---- SUPPLIED DATA
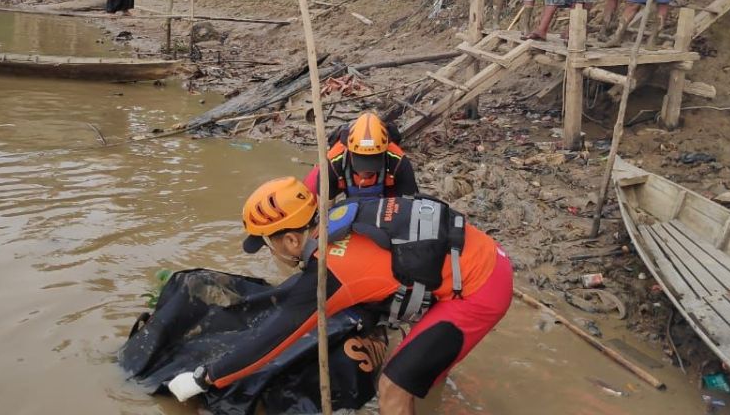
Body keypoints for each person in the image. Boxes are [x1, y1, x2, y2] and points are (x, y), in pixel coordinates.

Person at [166, 178, 514, 415]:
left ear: (290, 240)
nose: (271, 252)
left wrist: (205, 377)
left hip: (479, 290)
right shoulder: (340, 215)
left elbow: (271, 340)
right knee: (421, 368)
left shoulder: (332, 271)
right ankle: (438, 391)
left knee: (392, 386)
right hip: (478, 252)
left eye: (268, 244)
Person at [304, 111, 419, 202]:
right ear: (349, 151)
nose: (366, 170)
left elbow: (410, 204)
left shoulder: (398, 160)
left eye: (372, 160)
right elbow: (325, 212)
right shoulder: (333, 162)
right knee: (312, 188)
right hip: (340, 178)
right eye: (362, 161)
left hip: (386, 191)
--------
WHAT THE TASK REQUIRES:
Say how many lines above contain the string "shoulder", writing only the number.

PROBLEM SOLUTION:
4